Excerpted passage:
....................

Poet Bhanu Kapil performs a new collaborative work made with artist Rohini Kapil and commissioned for the ICA Theatre on the occasion of the exhibition I, I, I, I, I, I, I, Kathy Acker.
Incorporating projections by artist Rohini Kapil, How to Wash a Heart draws together ritual, movement and a performative reading of Bhanu’s poetic prose work Schizophrene (2011). With this new work, the artists consider how the language of the body – particularly the ways in which it is exposed, bound or viewed – might be different for them as women from non-white, non-native European backgrounds than it would for other bodies in other social locations.
Kathy Acker: ‘Eat lunch in the garden of that museum. She didn't care about art. She had persuaded the museum’s custodian to let her in thro a private entrance located in the back of that building. As if she was royalty. There she would walk past the Henry Moore statues to the table at which she always had lunch. If someone was sitting there, she would stand over them about an inch away from them, this tiny old woman who could stand only by shaking with her coiffure piled-up silver-&-blue hair.’ I mean, I'd never do that, having been well-trained to defer (at the cost, at times, of my own well-being) to my elders. If Acker wrote the ‘wild heart’, then that's what I want to do. I want to wash a heart. I want to make visible what is never visible: the insides of the body without end. Or perhaps my performance can happen at lunch-time, and perhaps we can exit the curation through its anus. I don't know what that means. One thing I can say is that, this June, in the ICA, I will be (almost precisely) the age that Kathy Acker was when she died. I want to write a sentence that shakes. I want there to be blood in the line, and on the floor beneath it. Writing these words, I remember visiting a house in Los Angeles where Matias Viegener had stored Kathy Acker's desk, and also the rug on the floor of the room in which she wrote. I, and the Mexican poets, had slipped downstairs, away from the soiree, an event that centered the English poet (who was very nice) visiting from East Anglia. I don't know how this happened, but soon we (Dolores Dorantes, Myriam Moscana and I) were rolling around on that rug, laughing and happy to think about it being Kathy Acker's carpet, that her feet had been on it, or her boots. And I showed them Genet's obituary, taped to the desk itself, and we touched it, with our fingertips, which were pink and brown. Yes, I want to wash a heart and watch it melt.

....................

Activity list:
1. Please copy word for word the part of the How to Wash a Heart passage that opens with the words containing "Incorporating projections by" and closes with "other social locations.".
2. Name every person the How to Wash a Heart passage gives with both a first and a last name.
The items after this passage are drawn from a different source.

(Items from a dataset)
....................

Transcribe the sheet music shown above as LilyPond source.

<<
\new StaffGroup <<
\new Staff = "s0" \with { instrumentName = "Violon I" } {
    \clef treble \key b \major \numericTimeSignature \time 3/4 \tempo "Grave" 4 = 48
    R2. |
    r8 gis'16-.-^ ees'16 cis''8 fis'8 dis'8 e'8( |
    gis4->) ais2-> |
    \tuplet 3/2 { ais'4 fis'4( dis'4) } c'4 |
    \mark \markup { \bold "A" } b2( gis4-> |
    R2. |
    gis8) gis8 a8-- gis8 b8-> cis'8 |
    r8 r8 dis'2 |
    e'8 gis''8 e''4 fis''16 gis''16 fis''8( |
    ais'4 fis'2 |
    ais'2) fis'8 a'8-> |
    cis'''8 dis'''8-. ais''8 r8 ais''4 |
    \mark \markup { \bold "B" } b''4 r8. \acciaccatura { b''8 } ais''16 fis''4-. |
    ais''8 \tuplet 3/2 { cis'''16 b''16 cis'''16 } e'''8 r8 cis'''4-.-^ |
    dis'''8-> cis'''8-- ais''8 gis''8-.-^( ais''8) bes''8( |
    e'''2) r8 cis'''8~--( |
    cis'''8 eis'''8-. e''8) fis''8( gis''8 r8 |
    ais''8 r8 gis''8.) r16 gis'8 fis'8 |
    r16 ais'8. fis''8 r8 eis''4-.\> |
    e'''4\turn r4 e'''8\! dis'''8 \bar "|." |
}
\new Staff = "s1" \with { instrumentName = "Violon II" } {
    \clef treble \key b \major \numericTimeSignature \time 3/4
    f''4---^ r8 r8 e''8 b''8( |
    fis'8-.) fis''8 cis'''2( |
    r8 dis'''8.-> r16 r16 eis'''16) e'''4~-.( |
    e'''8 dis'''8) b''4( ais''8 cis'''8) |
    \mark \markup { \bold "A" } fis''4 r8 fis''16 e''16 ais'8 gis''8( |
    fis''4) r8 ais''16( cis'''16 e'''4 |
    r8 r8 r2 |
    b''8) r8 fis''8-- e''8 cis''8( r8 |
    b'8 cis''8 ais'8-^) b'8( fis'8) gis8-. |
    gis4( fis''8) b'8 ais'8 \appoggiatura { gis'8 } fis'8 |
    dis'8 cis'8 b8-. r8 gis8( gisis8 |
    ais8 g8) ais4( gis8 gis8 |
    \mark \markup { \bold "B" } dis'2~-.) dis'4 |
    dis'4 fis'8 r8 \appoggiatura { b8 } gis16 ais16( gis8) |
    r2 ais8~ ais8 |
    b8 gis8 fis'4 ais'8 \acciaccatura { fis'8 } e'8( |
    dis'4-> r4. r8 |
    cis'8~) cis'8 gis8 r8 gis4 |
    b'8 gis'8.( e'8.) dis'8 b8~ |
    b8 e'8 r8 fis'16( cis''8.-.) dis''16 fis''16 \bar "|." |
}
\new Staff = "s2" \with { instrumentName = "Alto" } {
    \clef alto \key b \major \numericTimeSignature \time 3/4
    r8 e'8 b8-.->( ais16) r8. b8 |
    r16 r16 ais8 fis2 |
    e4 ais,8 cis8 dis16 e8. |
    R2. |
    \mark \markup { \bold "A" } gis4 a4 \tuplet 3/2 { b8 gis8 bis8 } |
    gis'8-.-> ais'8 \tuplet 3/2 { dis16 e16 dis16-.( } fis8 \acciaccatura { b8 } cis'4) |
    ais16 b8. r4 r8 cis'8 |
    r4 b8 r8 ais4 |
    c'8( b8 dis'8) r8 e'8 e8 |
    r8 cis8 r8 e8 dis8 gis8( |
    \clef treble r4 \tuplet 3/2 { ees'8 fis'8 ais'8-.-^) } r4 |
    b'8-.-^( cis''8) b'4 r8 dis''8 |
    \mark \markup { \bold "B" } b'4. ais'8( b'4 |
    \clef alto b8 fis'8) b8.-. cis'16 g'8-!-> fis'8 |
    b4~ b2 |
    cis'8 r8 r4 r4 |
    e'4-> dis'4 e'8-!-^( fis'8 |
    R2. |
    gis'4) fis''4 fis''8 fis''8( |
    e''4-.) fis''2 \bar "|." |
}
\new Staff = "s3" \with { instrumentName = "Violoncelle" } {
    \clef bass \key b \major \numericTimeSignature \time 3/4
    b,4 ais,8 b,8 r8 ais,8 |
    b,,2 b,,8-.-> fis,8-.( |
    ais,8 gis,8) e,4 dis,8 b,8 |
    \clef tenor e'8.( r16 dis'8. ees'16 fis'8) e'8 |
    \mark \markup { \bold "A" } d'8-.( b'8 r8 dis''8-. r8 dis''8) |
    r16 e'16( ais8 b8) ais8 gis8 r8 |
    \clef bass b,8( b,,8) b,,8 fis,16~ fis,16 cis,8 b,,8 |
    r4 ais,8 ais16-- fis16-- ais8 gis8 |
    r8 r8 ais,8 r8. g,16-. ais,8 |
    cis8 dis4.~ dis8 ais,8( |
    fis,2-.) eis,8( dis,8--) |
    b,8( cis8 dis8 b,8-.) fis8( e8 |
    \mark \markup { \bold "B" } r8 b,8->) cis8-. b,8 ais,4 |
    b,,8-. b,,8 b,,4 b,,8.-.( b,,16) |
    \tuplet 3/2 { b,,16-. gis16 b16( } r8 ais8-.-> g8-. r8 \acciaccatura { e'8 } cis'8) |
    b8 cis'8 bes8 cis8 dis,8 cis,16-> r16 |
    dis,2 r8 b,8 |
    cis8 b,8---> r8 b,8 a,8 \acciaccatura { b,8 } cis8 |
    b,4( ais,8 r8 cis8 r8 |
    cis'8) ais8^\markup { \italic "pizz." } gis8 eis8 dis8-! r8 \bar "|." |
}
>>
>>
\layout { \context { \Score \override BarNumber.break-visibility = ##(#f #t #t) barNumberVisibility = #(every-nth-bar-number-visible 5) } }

....................

Answers in order:
1.
Incorporating projections by artist Rohini Kapil, How to Wash a Heart draws together ritual, movement and a performative reading of Bhanu’s poetic prose work Schizophrene (2011). With this new work, the artists consider how the language of the body – particularly the ways in which it is exposed, bound or viewed – might be different for them as women from non-white, non-native European backgrounds than it would for other bodies in other social locations.

2. Bhanu Kapil, Rohini Kapil, Kathy Acker, Henry Moore, Matias Viegener, Dolores Dorantes, Myriam Moscana